A Trusty Summertime Quartet

I’ve written before about the summertime New Yorker reading that awaits when my cartoonist colleague (and wife) Liza Donnelly and I make our annual trek to Maine. In that piece about summer reading I didn’t mention the quartet of older New Yorker magazines that also remain year after year in “Vacationland” (we continue working while here, so I suppose we might call it “Workland”).

These four issues (shown above) probably should have been brought back to the Spill archives in New York decades ago, and then placed in their appropriate stacks. It’s unthinkable now that I’d drive them southwest at summer’s end because they’re always fun to revisit them here in Downeast Maine. The issues, which coincidently cover the summer months, do not contain “famous” drawings or articles. They are fun to see because they are are reminders of a now ancient time before I got into the magazine. Two of the issues were published when I was a very little kid, and was into Batman comics, not Harold Ross’s metropolitan weekly. Those two issues (from 1961 and 1967) featured a number of artists I would come to greatly admire, and one, Peter Arno, I’d spend a good deal of time writing about. The other issues, from 1974 and 1976, came out during the time I was regularly being rejected (a seven year span that ended with my first sale in 1977). I likely studied those when they came out.

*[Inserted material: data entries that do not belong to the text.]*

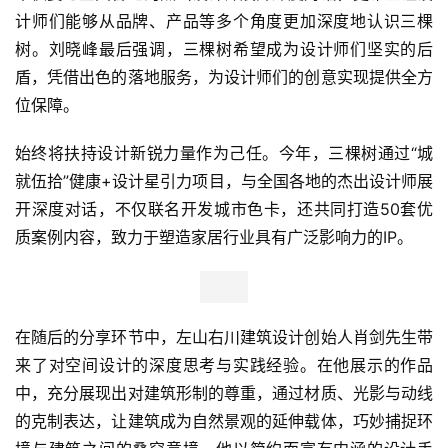
计师们能够从品牌、产品等多个角度更加深度地认识三棵
树。刘晓峰最后强调，三棵树希望成为设计师们坚实的后
盾，凭借出色的落地服务，为设计师们的创意实现提供全方
位保障。
始终将扶持设计新锐力量作为己任。今年，三棵树通过“城
就伍拾”健康+设计星引力项目，与全国各地的杰出设计师展
开深度对话，不仅联名开发城市色卡，还共同打造50套优
质案例内容，致力于塑造家居行业具有广泛影响力的IP。
在随后的分享环节中，左山右川建筑设计创始人肖剑先生带
来了对空间设计的深度思考与实践经验。在他展示的作品
中，充分展现出对建筑形制的尊重，通过材质、光影与动线
的克制表达，让建筑成为自然景观的延伸载体，巧妙捕捉环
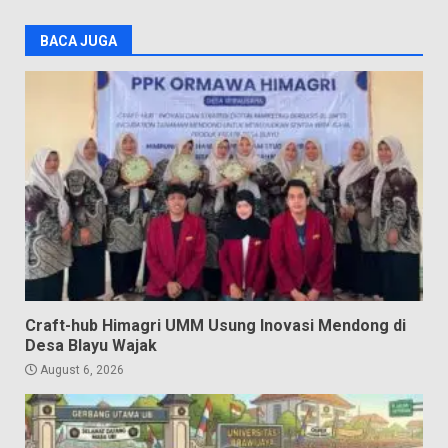
BACA JUGA
Craft-hub Himagri UMM Usung Inovasi Mendong di
Desa Blayu Wajak
August 6, 2026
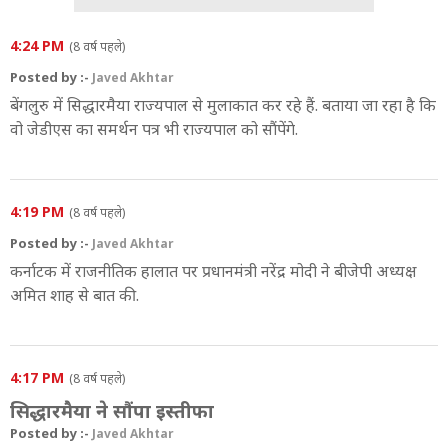
4:24 PM
(8 वर्ष पहले)
Posted by :-
Javed Akhtar
बेंगलुरु में सिद्धारमैया राज्यपाल से मुलाकात कर रहे हैं. बताया जा रहा है कि
वो जेडीएस का समर्थन पत्र भी राज्यपाल को सौंपेंगे.
4:19 PM
(8 वर्ष पहले)
Posted by :-
Javed Akhtar
कर्नाटक में राजनीतिक हालात पर प्रधानमंत्री नरेंद्र मोदी ने बीजेपी अध्यक्ष
अमित शाह से बात की.
4:17 PM
(8 वर्ष पहले)
सिद्धारमैया ने सौंपा इस्तीफा
Posted by :-
Javed Akhtar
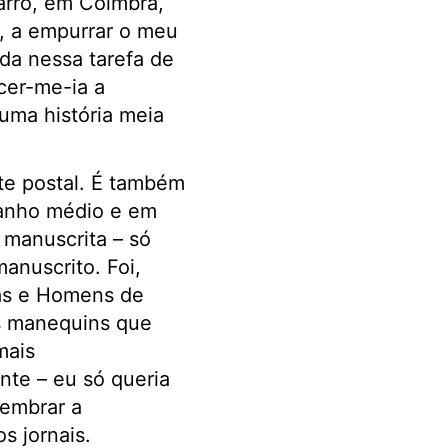
rro, em Coimbra,
, a empurrar o meu
da nessa tarefa de
cer-me-ia a
 uma história meia
te postal. É também
manho médio e em
 manuscrita – só
nuscrito. Foi,
tas e Homens de
os manequins que
mais
nte – eu só queria
lembrar a
s jornais.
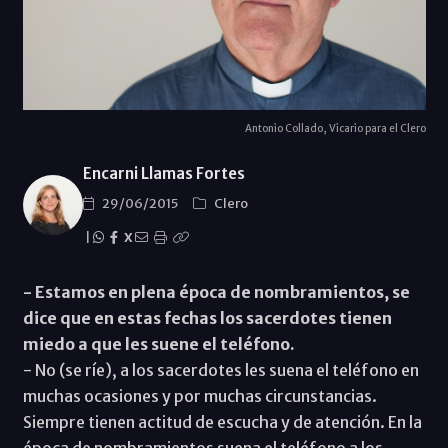
Antonio Collado, Vicario para el Clero
Encarni Llamas Fortes
29/06/2015
Clero
|
X
- Estamos en plena época de nombramientos, se
dice que en estas fechas los sacerdotes tienen
miedo a que les suene el teléfono.
- No (se ríe), a los sacerdotes les suena el teléfono en
muchas ocasiones y por muchas circunstancias.
Siempre tienen actitud de escucha y de atención. En la
época de nombramientos suena el teléfono a los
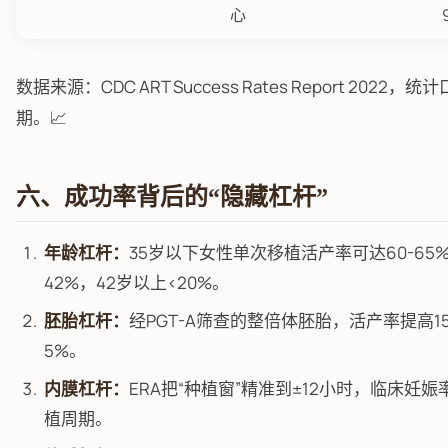
心
数据来源：CDC ART Success Rates Report 202
期。📈
六、成功率背后的“隐藏杠杆”
年龄杠杆：
35岁以下女性单次移植活产率可达60-65%，
42%，42岁以上<20%。
胚胎杠杆：
经PGT-A筛查的整倍体胚胎，活产率提高1
5%。
内膜杠杆：
ERA把“种植窗”精准到±12小时，临床妊娠率
植周期。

The issues contain work by so many cartoonists I would eventually meet — something that, to this day, is still unbelievable to me. The list is long, so I’ll just name a few: Steinberg, Addams, Gross, Ziegler, Modell, Stevenson, Fradon, Levin, Richter, Ed Arno, Reilly, Lorenz, Booth, Koren. Giants all. All my teachers, in a way. and more than that, all inspirational. I cannot think of any of these cartoonists without thinking of their cartoon worlds. I don’t need to think of a particular cartoon they did — just the “idea” of what they did, the enormous wealth of great drawing and great ideas they gave us. These four issues are a sampler of their gifts. As I go through each issue every year, the positive jolts continue: look at that full page Peter Arno! I don’t even read the caption, I just think about Arno’s command of a page. To use a modern term: he “owned” the full page. Look at Whitney Darrow’s draftsmanship, and Reilly’s — the energy, the style! Look at Alan Dunn’s way with a “scene,” look at Koren’s mastery of his characters and the space they occupied on a page. Look at Frank Modell’s ease with a line, and the humor he put down on paper. Henry Martin once told me that certain artists “draw funny.” Modell drew funny: you smiled just seeing his work. And Booth: what an amazingly funny, wonderfully drawn cartoon world he gave us. 

I could go on and on talking about about the individual artists. Each and every one charges me. They’ve done it again, as they’ve always done, these masters of our field. I’m anxious now to get the ink of my Rapidograph pen flowing, and to the waiting blank pieces of paper.